A ministra da Administração Interna, Maria Lúcia Amaral, defendeu esta segunda-feira que a recente sequência de crimes violentos em Lisboa tem gerado um sentimento de insegurança superior à realidade, apelando à serenidade e à leitura rigorosa dos dados oficiais.
“Há de facto algum aumento da criminalidade violenta, mas não é tanto quanto ecoa na comunicação social, o que acaba por amplificar o medo das pessoas”, sublinhou Amaral, referindo-se aos cinco casos de tiroteios registados na última semana na região da capital.
Entre as ocorrências mais recentes, um homem deu entrada no Hospital Amadora-Sintra com um tiro no joelho, poucas horas após outro jovem ter sido deixado à porta do mesmo hospital com ferimentos de bala no abdómen. Na Cova da Moura, outro homem foi baleado na madrugada de quarta-feira, juntando-se a dois episódios semelhantes registados no início da semana.
A governante insistiu que a “onda de violência” deve ser analisada à luz dos relatórios criminais e não da perceção pública. “O nosso dever é manter o rigor e a transparência. O sentimento de insegurança nem sempre corresponde ao que efetivamente acontece”, frisou, à margem da inauguração da nova esquadra da PSP de Odivelas, uma requalificação que representou um investimento de quase 600 mil euros.
O diretor nacional da PSP, Luís Carrilho, destacou que o trabalho dos agentes da esquadra da Pontinha contribuiu para reduzir a criminalidade violenta e grave, registando este ano mais detenções do que em 2024.
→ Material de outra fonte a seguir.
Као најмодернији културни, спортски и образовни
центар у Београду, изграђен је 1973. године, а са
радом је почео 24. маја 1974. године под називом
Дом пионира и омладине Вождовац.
Questionado sobre a notícia avançada pelo Público, que dá conta de uma megaapreensão de droga no Seixal alegadamente feita “à revelia da PJ”, Carrilho preferiu remeter explicações para terça-feira, data da conferência de imprensa sobre o caso. O jornal reporta a apreensão de seis toneladas de haxixe e duas lanchas rápidas, numa operação da PSP que não terá sido comunicada à Polícia Judiciária.
Maria Lúcia Amaral, confrontada com o tema, limitou-se a dizer que “não tinha lido a notícia” e que “não comentava o que desconhecia”.
Sobre as críticas dos sindicatos da PSP, que exigem melhorias salariais e acusam o Governo de não reforçar o Orçamento do Estado para 2026, a ministra garantiu que trabalha em soluções. “Há dificuldades em atrair novas gerações para funções que implicam compromisso de vida. O desafio é tornar a profissão policial mais digna e atrativa”, afirmou.
Amaral acrescentou ainda que a cultura das novas gerações é diferente e que “o mundo mudou”, mas que o Executivo quer encontrar formas de valorizar a PSP.